◆ Material to process ◆

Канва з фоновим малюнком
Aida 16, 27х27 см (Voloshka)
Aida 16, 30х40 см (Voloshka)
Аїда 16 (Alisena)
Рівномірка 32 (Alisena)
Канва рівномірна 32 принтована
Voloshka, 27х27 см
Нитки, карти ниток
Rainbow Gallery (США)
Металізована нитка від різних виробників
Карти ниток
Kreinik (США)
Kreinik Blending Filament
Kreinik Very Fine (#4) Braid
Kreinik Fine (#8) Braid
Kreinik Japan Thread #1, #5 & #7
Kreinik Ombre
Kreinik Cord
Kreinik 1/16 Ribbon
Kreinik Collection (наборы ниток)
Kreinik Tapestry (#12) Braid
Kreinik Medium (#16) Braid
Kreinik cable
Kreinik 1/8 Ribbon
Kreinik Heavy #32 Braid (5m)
==
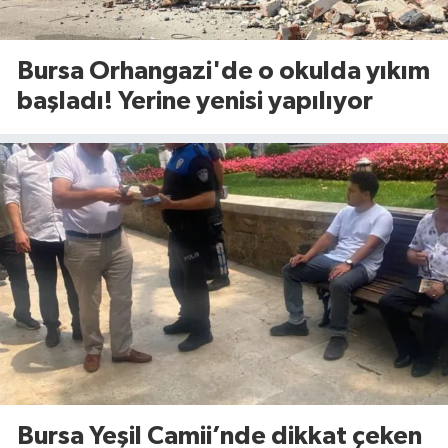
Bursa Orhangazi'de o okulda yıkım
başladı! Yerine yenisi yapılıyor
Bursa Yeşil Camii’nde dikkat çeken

◆ Brief ◆
Please collect every line of the records that contains the string "Braid", counting only matches with the same uppercase and lowercase letters.

◆ Exercise response ◆
Kreinik Very Fine (#4) Braid
Kreinik Fine (#8) Braid
Kreinik Tapestry (#12) Braid
Kreinik Medium (#16) Braid
Kreinik Heavy #32 Braid (5m)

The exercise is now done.